• Written exercise: Please carry on the Bridge of the Gods text below, picking up right after its final sentence.

The Bridge of the Gods is 35 feet wide, with a pair of 12 foot travel lanes. The span soars 140 feet above the Columbia River, which reaches a depth of 108 feet below the cantilever bridge.1 Table Mountain (3,417 feet) and Greenleaf Peak (3,422 feet) rise to the north of the Columbia River and Stevenson, Washington. The landslide that formed the original Bridge of the Gods originated from the unstable north side of the Gorge. Photos taken August 27 and 28, 2006.

The Bridge of the Gods derives its name from a geologic event 1,000 years where a giant landslide from the north shore of the Columbia River blocked the flow of the river, creating an inland sea stretching as far east as Idaho. Over time the natural dam eroded, leading to the creature of a natural stone bridge. Native American legend attributes the creation of the natural bridge to Manito, the Great Spirit, which is where the Bridge of the Gods name originated. The stone bridge eventually succumbed to the elements, leading to the formation of the Cascade rapids. 1

Tolls are charged to travelers crossing the Bridge of the Gods in both directions. Rates are set at $1.00 per passenger vehicle by the Port of Cascade Locks.

Bridge of the Gods east
2 photos
2 photos
Leaving the intersection with Washington 14, the Bridge of the Gods immediately crosses over a BNSF Railroad and the north banks of the Columbia River. Photos taken 08/28/06.
Approaching the Bridges of the Gods superstructure with the peaks of Green Point Mountain and Mount Defiance looming in the distance. Photo taken 08/28/06.
The north slopes of Tanner Butte appear beyond the valleys created by Ruckel and Eagle Creek to the immediate southwest of the Bridge of the Gods. Photo taken 08/28/06.

• Dataset extract:

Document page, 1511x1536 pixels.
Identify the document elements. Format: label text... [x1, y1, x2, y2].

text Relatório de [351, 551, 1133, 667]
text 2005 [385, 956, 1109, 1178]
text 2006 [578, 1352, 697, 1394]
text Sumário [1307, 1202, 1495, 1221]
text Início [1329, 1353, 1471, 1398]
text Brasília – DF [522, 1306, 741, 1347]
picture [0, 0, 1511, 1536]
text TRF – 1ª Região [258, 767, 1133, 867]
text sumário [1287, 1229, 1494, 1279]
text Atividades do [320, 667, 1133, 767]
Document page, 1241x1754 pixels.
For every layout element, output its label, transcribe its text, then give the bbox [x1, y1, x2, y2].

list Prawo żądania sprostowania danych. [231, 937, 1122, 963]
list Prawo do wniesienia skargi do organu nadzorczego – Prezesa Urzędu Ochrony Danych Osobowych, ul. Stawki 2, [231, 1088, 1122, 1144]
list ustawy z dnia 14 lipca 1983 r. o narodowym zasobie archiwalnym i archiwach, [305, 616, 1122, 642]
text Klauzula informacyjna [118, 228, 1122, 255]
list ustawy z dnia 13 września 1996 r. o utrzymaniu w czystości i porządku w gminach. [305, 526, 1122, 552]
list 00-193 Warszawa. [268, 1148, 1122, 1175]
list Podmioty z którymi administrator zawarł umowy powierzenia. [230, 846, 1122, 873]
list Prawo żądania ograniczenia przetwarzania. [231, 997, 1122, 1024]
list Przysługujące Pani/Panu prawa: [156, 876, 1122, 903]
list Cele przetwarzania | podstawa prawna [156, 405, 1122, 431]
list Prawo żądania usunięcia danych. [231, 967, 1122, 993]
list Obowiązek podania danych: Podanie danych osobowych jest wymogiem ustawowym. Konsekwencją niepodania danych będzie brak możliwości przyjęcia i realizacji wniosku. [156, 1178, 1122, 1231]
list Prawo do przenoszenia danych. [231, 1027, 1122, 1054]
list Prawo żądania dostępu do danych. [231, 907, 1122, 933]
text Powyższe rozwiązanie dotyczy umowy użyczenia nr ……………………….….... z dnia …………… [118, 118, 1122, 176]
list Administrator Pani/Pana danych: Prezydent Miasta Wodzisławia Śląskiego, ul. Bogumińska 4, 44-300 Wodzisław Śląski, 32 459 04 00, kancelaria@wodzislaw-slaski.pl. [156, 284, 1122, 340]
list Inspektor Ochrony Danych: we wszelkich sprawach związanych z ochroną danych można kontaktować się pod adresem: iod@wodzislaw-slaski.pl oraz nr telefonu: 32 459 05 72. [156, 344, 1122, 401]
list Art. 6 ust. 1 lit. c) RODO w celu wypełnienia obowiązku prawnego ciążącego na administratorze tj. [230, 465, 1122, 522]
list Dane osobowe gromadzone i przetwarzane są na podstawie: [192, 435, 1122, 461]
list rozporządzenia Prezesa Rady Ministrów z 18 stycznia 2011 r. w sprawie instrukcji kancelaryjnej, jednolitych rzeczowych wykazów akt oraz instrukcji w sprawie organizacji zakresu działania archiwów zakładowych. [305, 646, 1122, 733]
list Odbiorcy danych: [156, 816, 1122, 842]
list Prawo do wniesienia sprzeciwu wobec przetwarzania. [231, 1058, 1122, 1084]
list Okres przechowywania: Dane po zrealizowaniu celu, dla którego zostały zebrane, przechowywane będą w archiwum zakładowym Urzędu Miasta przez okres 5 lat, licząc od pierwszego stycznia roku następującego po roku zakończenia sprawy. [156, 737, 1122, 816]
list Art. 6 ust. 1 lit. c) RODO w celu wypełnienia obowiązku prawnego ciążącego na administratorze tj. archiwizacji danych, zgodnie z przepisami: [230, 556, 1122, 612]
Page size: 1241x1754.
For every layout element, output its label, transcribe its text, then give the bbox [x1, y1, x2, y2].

• Final result:
2 photos
2 photos
Entering the superstructure, which yields a 14 foot 6 inch clearance for truckers, above the Columbia River. Photos taken 08/28/06.
Crossing into Hood River County, Oregon, the Bridge of the Gods, drivers are just 0.4 miles from U.S. 30. Photo taken 08/28/06.
Lowering toward the toll collection point, the Bridge of the Gods is now within the Cascade Locks city limits. Photo taken 08/28/06.
The Bridge of the Gods toll plaza lies just beyond the east bridge end. Photo taken 08/28/06.
Welcome to Oregon sign posted after the toll canopy and Bridge of the Gods Trailhead. Photo taken 08/28/06.
The access road from the bridge loops downward to intersect U.S. 30 adjacent to the span. Photo taken 08/28/06.
U.S. 30 acts as a business loop for Interstate 84 through Cascade Locks, traveling Wanapa Street northeast through the city to a wye interchange with I-84 east. Westbound merges onto I-84 nearby at a wye interchange for the 42-mile drive to Portland. Photo taken 08/28/06.
Bridge of the Gods west
A loop road winds eastward from U.S. 30 at Cascade Locks to the toll collection point of the Bridge of the Gods. A sign advises motorists of a 14 feet 16 inch clearance and the toll rates to cross the Columbia. Photo taken 08/28/06.
The Bridge of the Gods Trailhead for Pacific Crest Trail #2000 resides next to the loop road ahead of the toll plaza. Photo taken 08/28/06.
A single toll booth collects fees for both directions of travel across the Bridge of the Gods. Photo taken 08/28/06.
Table Mountain (3,417 feet) appears along the western horizon as motorists reach the deck of the Bridge of the Gods. Narrow travel lanes and a 15 mile per hour speed limit restrict passing on the crossing. Photo taken 08/28/06.
Cross members of the supporting truss prohibit most trucks from using the Bridge of the Gods. Photo taken 08/28/06.
A pair of hikers cross the Bridge of the Gods as it links Oregon with Washington along the Pacific Crest Trail. Photo taken 08/28/06.
A metal deck supports vehicles crossing the Columbia River on the Bridge of the Gods. Photo taken 08/28/06.
Entering Skamania County, Washington, approximately one third of the way across the Bridge of the Gods. Photo taken 08/28/06.
Approaching the west end of the superstructure of the cantilever bridge. Photo taken 08/28/06.
The Bridge of the Gods ends to the west at Washington 14, south of Ashes Lake and the town of Stevenson. Washington 14 lines the Columbia River east from Vancouver, 180 miles to Interstate 82 near Plymouth. The route replaced U.S. 830 when it was decommissioned in 1968. Photo taken 08/28/06.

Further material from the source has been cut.